Around 7 million borrowers are now seriously behind in their mortgage payments. With $50bn (£34bn) of the Wall Street bailout fund having been carved out to aid homeowners, it had been hoped that hundreds of thousands, if not millions, could have been helped into refinanced mortgages they were better able to afford. Actually, so far, only 200,000 people have been aided.

The roadblocks include tortuous paperwork, lack of clarity over who owns the loans (which were often sliced and diced on Wall Street), and the fact that many borrowers simply owe too much.

For these reasons, it is difficult to be optimistic about the success of yesterday's latest initiatives, which will extend government relief to – supposedly – 3 million more homeowners. A Rubicon is being crossed: banks are for the first time being encouraged to cut the size of the loan, rather than just the interest rate, for people in negative equity. The unemployed will also get aid for a limited time, too.

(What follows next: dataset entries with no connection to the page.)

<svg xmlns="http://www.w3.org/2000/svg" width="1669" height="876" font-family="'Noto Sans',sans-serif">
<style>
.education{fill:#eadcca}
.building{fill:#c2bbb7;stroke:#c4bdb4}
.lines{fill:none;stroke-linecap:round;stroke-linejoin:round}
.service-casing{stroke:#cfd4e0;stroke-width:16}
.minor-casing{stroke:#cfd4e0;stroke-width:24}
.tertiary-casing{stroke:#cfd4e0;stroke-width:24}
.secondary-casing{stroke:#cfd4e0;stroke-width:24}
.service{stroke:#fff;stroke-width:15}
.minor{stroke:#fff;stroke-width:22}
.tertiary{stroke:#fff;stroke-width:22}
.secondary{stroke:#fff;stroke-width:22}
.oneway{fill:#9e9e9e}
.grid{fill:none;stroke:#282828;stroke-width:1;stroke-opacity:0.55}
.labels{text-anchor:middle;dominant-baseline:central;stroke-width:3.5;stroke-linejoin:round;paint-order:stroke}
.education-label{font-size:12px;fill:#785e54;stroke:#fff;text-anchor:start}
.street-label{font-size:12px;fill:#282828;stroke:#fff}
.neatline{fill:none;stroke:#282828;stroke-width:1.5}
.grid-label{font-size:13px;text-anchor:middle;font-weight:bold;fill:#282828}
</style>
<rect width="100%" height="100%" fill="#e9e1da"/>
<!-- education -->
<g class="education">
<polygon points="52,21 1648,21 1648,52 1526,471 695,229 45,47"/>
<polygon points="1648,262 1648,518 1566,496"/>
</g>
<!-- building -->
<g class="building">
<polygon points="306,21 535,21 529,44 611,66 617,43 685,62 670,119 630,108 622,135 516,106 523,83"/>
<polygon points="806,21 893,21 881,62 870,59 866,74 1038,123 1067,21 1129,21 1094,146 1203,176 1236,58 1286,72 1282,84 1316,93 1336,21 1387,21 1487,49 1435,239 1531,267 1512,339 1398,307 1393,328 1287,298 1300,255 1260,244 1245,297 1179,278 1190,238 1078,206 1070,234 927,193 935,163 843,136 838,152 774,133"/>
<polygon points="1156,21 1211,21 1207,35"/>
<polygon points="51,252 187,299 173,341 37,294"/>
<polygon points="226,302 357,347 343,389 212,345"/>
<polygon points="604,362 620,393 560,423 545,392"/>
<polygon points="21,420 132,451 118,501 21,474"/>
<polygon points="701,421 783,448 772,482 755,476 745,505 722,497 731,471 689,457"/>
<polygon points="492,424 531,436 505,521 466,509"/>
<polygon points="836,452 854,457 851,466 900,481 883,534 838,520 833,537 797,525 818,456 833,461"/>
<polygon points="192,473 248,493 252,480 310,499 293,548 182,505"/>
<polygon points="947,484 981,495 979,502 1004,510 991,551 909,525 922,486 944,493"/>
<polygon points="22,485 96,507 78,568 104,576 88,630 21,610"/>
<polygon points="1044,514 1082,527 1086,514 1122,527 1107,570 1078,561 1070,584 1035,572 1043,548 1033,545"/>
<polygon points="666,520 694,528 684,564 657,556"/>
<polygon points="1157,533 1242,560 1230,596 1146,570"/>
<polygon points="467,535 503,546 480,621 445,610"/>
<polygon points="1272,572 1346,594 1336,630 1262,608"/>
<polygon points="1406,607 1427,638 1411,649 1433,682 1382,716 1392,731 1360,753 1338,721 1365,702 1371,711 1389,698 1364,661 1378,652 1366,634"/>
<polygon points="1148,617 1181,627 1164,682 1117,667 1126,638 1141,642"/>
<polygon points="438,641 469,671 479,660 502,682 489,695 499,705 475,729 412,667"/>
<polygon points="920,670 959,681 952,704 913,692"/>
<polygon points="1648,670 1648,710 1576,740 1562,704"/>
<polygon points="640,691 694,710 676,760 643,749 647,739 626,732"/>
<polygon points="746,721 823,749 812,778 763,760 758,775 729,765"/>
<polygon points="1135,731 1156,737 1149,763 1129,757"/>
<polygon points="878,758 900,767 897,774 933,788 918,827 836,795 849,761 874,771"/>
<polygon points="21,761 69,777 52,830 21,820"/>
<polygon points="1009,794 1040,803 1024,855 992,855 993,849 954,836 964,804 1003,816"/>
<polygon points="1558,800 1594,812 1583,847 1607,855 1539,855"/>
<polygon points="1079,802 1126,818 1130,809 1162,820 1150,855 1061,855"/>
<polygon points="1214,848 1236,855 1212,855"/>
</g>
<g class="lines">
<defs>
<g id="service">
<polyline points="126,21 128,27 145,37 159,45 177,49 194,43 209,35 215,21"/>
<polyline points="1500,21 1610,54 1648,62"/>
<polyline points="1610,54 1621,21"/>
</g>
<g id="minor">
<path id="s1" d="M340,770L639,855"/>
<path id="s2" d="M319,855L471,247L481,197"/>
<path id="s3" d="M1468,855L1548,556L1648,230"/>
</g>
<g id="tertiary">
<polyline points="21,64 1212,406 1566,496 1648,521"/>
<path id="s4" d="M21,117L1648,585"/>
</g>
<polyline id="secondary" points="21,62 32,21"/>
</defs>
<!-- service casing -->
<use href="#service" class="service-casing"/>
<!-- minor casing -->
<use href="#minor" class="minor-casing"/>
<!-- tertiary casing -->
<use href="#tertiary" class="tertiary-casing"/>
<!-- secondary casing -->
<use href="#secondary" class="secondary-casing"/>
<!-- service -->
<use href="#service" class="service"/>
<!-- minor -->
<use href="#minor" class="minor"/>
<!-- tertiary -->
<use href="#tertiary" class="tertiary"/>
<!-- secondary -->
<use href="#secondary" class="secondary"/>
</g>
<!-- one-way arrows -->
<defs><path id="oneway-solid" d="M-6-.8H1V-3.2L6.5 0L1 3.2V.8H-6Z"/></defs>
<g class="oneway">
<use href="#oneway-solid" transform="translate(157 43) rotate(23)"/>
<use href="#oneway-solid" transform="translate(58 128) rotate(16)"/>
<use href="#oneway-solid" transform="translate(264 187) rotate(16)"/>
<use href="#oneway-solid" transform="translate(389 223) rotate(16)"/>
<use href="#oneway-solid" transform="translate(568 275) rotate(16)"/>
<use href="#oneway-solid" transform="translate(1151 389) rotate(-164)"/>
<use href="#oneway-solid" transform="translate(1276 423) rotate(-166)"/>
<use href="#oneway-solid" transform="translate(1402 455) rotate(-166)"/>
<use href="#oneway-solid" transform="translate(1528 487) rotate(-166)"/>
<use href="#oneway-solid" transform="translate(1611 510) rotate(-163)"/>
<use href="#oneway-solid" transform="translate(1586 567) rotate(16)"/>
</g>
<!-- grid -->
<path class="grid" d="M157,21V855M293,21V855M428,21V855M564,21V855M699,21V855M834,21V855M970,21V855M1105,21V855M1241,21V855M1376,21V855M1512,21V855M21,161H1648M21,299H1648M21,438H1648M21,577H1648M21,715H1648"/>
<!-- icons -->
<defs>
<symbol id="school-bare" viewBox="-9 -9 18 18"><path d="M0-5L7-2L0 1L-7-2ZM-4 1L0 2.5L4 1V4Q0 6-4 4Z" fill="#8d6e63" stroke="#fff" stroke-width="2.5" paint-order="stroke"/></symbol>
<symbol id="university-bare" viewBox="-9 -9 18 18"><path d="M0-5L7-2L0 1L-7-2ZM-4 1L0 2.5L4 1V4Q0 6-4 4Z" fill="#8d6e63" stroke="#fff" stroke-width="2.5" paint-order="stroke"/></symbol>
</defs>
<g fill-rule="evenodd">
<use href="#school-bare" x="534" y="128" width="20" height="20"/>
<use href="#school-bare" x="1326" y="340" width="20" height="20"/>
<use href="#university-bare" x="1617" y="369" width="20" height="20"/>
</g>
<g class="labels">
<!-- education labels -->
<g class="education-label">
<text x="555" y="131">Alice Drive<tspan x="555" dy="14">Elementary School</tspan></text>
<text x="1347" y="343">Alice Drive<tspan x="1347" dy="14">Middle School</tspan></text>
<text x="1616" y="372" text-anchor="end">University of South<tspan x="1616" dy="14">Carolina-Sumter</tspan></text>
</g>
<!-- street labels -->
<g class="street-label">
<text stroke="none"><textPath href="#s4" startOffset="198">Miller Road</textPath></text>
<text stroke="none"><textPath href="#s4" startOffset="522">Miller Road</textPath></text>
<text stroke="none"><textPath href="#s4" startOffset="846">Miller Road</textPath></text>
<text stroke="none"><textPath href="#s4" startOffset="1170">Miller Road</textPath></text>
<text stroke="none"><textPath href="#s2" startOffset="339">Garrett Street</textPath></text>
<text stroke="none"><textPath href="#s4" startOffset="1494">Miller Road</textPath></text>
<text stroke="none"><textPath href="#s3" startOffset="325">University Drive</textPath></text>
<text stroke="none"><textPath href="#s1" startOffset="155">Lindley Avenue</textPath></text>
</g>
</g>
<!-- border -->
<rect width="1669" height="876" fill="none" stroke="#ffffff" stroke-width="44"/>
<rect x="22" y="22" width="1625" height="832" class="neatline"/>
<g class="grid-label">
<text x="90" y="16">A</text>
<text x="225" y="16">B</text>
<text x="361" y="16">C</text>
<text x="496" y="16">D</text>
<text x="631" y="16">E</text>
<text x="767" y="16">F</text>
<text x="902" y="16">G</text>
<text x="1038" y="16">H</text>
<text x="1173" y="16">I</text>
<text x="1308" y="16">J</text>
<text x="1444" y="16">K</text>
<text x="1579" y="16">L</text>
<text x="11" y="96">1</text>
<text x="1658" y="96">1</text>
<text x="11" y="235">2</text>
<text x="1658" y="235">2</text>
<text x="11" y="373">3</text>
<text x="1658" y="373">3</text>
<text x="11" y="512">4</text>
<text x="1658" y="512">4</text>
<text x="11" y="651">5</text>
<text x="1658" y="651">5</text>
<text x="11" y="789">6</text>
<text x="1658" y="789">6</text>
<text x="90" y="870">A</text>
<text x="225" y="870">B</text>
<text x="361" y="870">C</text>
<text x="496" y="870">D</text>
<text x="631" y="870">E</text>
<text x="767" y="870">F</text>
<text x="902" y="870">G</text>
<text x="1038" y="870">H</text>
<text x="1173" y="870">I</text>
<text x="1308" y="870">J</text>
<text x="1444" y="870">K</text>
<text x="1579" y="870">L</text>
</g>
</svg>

Rising foreclosures seem likely to push the US housing market into the second dip of their double-dip downturn, particularly now the Federal Reserve is ending its programme of mortgage purchases and tax breaks for first-time buyers are expiring.

The good news is that great swathes of the banking system are no longer leveraged to house prices, so a second credit crisis is not on the cards. The US economy is not so housing dependent, either, as manufacturing rebounds. For the economy, like the Obama administration's housing efforts, it is a case of muddling through.